Solar-like dynamos and rotational scaling of cycles from star-in-a-box simulations

TL;DR

This study uses star-in-a-box magnetohydrodynamic simulations to explore solar-like magnetic cycles and differential rotation, revealing insights into stellar dynamo behavior and rotational scaling that differ from traditional models.

Contribution

It introduces a novel simulation approach that includes the radiative core, providing new perspectives on stellar dynamos and magnetic activity patterns.

Findings

Simulations produce solar-like differential rotation with a fast equator.

Magnetic activity shows equatorward migration similar to the Sun.
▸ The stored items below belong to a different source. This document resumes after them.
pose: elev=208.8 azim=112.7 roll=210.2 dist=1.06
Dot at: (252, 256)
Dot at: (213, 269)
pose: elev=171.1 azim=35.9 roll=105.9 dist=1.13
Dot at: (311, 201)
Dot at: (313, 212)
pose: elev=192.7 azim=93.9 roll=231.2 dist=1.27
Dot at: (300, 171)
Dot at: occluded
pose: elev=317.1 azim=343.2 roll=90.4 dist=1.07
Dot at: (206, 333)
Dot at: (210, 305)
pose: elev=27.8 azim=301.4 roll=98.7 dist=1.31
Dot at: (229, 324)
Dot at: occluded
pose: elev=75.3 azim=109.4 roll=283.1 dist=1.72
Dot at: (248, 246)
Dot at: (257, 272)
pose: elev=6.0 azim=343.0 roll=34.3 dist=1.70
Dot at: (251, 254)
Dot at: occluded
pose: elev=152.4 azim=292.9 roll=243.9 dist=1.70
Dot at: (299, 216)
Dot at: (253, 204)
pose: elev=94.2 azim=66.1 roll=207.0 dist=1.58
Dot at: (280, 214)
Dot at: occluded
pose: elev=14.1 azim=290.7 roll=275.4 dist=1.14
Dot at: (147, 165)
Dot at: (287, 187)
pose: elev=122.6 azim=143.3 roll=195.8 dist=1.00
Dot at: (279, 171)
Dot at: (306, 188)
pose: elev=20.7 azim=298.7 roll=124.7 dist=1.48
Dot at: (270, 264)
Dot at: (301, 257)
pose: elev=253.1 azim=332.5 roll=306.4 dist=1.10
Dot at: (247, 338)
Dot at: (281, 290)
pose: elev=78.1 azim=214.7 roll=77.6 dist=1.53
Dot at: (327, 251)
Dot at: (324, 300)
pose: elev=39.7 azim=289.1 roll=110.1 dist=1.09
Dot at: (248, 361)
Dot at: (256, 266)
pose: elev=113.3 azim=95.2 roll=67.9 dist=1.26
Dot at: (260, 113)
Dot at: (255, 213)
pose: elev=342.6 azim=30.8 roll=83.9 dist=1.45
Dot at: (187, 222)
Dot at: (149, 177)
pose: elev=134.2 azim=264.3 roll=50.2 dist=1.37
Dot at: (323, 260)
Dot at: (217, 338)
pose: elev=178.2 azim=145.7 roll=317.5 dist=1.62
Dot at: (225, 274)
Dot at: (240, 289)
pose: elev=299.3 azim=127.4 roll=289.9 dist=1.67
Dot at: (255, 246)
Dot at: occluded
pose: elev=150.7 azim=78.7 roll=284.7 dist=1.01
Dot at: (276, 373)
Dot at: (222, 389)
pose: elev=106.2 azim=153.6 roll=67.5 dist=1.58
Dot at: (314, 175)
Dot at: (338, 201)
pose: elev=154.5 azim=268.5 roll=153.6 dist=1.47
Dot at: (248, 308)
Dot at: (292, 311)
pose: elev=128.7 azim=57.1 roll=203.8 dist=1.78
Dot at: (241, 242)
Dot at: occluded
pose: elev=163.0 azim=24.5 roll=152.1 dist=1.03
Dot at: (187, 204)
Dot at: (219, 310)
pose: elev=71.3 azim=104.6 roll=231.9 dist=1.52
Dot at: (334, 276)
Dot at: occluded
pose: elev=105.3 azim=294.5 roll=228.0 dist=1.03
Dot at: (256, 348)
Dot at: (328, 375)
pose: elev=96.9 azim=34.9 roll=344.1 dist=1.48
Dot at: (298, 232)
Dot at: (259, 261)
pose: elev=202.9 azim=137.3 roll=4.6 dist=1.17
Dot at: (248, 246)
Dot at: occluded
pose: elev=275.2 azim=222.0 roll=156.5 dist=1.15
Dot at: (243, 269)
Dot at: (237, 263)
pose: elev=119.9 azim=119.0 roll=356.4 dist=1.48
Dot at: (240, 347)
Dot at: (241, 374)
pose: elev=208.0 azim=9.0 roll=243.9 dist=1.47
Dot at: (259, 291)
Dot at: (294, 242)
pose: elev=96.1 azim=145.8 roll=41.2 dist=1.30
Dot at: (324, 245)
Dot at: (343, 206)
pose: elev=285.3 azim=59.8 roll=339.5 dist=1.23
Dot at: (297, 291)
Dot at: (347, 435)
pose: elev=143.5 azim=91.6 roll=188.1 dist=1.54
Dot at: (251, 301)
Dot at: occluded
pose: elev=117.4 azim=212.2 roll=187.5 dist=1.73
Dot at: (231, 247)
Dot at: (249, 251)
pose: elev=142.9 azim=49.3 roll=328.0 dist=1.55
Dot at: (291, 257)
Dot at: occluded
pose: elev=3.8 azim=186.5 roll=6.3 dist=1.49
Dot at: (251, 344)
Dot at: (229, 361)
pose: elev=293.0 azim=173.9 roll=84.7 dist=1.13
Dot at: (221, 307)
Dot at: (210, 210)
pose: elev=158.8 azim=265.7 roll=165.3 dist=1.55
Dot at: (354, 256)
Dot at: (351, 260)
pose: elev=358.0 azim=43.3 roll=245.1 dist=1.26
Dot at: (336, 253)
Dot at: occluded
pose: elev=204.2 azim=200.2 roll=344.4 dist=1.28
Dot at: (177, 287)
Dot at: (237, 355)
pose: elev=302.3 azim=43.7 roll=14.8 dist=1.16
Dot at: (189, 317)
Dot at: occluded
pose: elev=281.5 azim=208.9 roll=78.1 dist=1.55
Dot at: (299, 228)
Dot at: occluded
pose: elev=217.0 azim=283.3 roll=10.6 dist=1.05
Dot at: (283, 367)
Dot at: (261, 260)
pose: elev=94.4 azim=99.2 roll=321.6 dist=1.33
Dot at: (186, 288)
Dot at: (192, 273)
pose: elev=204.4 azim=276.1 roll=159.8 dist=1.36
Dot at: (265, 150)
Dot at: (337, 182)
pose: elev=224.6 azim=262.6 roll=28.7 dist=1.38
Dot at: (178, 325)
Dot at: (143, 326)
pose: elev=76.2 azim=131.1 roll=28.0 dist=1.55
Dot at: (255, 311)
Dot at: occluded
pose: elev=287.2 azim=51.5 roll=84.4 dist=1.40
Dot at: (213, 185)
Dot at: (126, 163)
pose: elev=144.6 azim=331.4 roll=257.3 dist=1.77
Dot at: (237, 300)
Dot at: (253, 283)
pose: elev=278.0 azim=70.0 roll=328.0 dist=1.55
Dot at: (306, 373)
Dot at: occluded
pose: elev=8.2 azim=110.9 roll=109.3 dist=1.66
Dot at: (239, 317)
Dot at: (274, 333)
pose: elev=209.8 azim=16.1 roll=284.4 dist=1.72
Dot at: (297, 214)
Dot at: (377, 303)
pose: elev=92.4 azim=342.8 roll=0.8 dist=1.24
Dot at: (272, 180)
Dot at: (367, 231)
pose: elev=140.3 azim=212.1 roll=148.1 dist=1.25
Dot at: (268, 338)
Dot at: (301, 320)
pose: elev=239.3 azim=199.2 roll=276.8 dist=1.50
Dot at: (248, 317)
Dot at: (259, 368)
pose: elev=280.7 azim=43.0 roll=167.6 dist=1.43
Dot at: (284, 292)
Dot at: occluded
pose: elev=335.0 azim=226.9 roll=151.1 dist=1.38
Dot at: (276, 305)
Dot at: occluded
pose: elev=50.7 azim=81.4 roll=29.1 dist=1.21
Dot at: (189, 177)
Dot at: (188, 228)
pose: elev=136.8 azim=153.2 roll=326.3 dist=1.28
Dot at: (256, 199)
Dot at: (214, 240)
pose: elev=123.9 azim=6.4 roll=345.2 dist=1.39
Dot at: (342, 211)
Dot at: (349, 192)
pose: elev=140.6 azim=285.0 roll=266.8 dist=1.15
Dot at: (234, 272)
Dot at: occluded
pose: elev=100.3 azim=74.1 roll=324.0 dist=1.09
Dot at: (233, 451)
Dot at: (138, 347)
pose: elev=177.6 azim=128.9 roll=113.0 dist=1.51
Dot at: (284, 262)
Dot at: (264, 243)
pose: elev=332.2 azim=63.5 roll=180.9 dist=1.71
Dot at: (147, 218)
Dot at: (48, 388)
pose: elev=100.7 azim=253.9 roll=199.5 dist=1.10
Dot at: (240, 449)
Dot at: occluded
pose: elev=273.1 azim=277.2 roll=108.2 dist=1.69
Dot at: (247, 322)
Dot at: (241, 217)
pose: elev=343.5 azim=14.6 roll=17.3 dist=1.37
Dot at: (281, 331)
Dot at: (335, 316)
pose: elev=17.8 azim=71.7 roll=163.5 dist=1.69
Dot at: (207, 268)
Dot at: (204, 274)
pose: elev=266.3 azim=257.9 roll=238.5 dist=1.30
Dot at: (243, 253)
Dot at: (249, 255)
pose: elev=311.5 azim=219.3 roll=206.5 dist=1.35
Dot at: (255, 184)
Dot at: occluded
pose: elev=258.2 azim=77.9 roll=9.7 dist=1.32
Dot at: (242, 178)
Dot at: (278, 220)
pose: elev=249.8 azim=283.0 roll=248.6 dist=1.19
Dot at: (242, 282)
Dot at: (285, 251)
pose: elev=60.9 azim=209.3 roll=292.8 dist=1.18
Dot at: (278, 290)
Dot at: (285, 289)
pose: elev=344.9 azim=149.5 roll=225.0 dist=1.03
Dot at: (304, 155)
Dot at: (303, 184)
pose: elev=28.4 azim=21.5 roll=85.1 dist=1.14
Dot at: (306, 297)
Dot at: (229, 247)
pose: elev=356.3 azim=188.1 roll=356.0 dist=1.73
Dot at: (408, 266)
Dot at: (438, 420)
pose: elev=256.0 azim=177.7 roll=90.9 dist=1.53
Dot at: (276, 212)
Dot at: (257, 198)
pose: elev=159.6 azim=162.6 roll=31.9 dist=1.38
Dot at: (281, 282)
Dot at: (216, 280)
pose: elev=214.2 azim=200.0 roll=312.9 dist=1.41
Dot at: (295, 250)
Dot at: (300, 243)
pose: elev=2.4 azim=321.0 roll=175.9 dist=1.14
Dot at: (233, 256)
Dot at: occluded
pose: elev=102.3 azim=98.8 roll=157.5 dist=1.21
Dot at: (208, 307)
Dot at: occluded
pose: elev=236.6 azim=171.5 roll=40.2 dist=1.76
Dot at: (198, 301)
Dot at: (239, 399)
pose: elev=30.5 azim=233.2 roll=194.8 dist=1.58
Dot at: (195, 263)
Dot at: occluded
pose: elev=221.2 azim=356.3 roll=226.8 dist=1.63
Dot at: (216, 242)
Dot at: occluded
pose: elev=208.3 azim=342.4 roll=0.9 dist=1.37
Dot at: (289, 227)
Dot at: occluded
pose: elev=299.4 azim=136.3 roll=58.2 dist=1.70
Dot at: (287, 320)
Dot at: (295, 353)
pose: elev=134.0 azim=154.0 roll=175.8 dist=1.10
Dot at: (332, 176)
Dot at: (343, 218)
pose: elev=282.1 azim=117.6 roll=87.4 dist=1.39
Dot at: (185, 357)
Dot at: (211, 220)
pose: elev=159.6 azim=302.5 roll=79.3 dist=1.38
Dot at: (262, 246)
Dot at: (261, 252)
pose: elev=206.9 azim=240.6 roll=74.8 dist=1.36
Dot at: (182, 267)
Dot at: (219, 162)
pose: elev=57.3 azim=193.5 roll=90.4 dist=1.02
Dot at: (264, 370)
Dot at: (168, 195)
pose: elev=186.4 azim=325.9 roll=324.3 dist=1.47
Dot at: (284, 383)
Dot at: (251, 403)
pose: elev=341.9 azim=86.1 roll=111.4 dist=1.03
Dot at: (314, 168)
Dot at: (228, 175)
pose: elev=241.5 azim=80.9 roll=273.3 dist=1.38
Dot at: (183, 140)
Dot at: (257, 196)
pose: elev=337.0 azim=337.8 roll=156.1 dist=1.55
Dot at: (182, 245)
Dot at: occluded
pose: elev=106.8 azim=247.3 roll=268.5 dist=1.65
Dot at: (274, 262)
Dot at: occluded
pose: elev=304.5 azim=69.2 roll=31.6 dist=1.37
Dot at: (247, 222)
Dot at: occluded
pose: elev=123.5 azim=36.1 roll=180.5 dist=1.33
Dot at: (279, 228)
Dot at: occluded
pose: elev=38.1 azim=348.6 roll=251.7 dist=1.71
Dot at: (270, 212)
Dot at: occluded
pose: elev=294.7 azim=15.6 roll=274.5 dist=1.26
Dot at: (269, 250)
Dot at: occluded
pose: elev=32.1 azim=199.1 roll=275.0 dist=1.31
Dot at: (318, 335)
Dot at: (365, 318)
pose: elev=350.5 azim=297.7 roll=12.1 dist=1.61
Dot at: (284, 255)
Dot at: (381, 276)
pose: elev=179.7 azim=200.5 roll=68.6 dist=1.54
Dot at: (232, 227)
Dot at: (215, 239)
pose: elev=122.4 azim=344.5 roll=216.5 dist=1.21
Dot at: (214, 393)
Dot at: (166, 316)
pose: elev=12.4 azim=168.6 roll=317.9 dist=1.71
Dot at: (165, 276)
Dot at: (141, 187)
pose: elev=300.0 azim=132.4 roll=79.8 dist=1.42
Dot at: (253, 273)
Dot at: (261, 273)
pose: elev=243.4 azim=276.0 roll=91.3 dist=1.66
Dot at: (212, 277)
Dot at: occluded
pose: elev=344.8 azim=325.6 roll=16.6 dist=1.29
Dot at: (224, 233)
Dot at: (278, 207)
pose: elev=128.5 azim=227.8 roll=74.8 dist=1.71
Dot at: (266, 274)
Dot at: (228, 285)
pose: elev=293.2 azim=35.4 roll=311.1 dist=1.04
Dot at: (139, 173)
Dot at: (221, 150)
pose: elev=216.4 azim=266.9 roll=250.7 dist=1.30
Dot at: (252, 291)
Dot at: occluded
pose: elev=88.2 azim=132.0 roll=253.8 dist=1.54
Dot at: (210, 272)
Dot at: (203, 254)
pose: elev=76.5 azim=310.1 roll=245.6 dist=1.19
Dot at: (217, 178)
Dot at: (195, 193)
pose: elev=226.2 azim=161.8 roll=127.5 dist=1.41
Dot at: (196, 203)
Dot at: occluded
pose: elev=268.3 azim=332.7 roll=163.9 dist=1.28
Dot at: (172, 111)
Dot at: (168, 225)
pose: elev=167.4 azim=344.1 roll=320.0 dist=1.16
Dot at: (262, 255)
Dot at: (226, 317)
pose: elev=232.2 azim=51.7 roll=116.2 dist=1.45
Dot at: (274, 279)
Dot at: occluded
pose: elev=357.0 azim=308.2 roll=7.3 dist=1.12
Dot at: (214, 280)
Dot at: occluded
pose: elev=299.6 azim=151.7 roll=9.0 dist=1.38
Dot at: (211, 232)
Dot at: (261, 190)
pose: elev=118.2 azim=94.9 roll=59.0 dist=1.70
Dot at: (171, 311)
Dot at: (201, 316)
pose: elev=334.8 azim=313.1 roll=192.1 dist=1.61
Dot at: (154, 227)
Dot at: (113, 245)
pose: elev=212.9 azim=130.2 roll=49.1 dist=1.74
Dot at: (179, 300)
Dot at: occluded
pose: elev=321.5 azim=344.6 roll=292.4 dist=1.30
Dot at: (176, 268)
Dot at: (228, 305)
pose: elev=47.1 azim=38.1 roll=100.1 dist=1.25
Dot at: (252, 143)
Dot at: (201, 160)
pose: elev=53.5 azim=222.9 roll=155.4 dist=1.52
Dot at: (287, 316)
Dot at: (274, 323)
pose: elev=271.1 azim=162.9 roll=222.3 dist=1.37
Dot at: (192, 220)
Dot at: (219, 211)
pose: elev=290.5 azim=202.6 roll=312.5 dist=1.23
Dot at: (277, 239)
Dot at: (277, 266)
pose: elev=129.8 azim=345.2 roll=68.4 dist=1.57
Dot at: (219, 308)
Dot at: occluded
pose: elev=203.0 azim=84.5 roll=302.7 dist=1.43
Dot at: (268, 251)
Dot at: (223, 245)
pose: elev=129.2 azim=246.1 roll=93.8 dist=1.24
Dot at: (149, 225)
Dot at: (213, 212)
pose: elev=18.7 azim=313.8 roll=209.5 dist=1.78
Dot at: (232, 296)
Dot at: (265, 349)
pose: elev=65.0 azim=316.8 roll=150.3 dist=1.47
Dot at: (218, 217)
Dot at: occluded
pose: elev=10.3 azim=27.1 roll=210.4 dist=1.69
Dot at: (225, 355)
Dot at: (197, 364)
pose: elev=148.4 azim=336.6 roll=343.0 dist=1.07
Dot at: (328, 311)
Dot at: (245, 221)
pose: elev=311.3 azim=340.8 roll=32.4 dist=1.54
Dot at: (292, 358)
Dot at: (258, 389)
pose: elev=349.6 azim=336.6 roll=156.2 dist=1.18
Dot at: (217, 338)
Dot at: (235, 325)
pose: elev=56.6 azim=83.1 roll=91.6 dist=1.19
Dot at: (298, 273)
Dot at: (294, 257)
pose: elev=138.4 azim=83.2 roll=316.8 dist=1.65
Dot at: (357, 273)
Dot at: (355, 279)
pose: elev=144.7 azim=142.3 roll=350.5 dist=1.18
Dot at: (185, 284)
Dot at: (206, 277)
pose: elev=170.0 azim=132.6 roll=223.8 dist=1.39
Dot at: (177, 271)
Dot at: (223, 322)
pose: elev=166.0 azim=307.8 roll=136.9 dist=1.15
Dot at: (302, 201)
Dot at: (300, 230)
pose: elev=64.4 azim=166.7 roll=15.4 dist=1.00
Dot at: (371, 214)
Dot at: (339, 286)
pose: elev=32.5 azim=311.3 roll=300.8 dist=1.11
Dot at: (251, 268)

The ratio of rotation to cycle period remains nearly constant across different rotation rates.

Abstract

Magnetohydrodynamic star-in-a-box simulations of convection and dynamos in a solar-like star with different rotation rates are presented. These simulations produce solar-like differential rotation with a fast equator and slow poles, and magnetic activity that resembles that of the Sun with equatorward migrating activity at the surface. Furthermore, the ratio of rotation to cycle period is almost constant as the rotation period decreases in the limited sample considered here. This is reminiscent of the suggested inactive branch of stars from observations and differs from most earlier simulation results from spherical shell models. While the exact excitation mechanism of the dynamos in the current simulations is not yet clear, it is plausible that the greater freedom that the magnetic field has due to the inclusion of the radiative core and regions exterior to the star are important in shaping the dynamo.